## Required action
Retype all of the data below word for word. Omit the pictures from your answer.

[Items listed in a dataset]
--- START ---
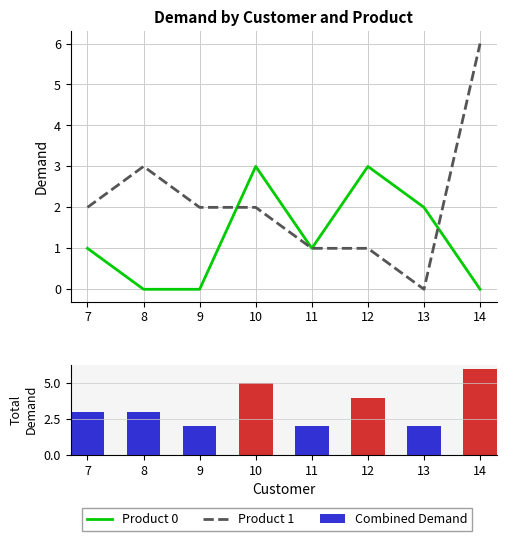

Are the bars horizontal?

No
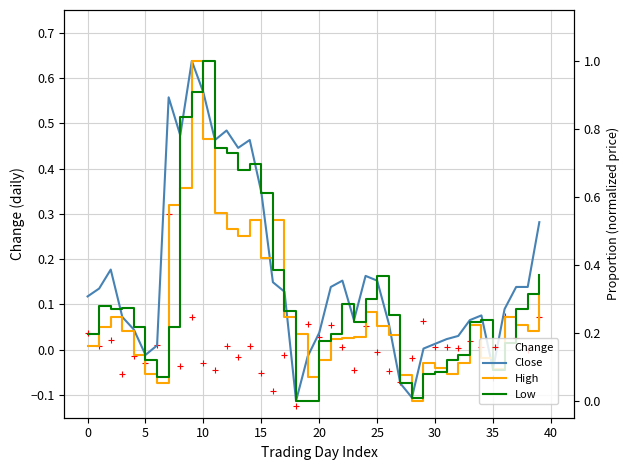

Is it true that Low equals 0.4 at 10?

False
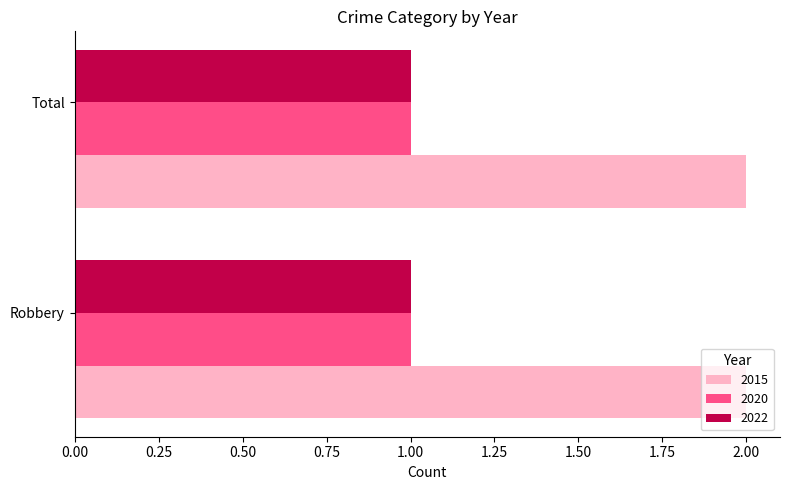

What are all the series names shown in the legend?

2015, 2020, 2022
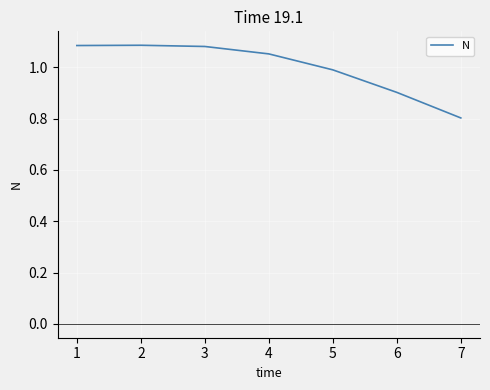

The value at 3 is 0.4. True or false?

False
--- END ---
## Response to the exercise
Are the bars horizontal?

No

Is it true that Low equals 0.4 at 10?

False

What are all the series names shown in the legend?

2015, 2020, 2022

The value at 3 is 0.4. True or false?

False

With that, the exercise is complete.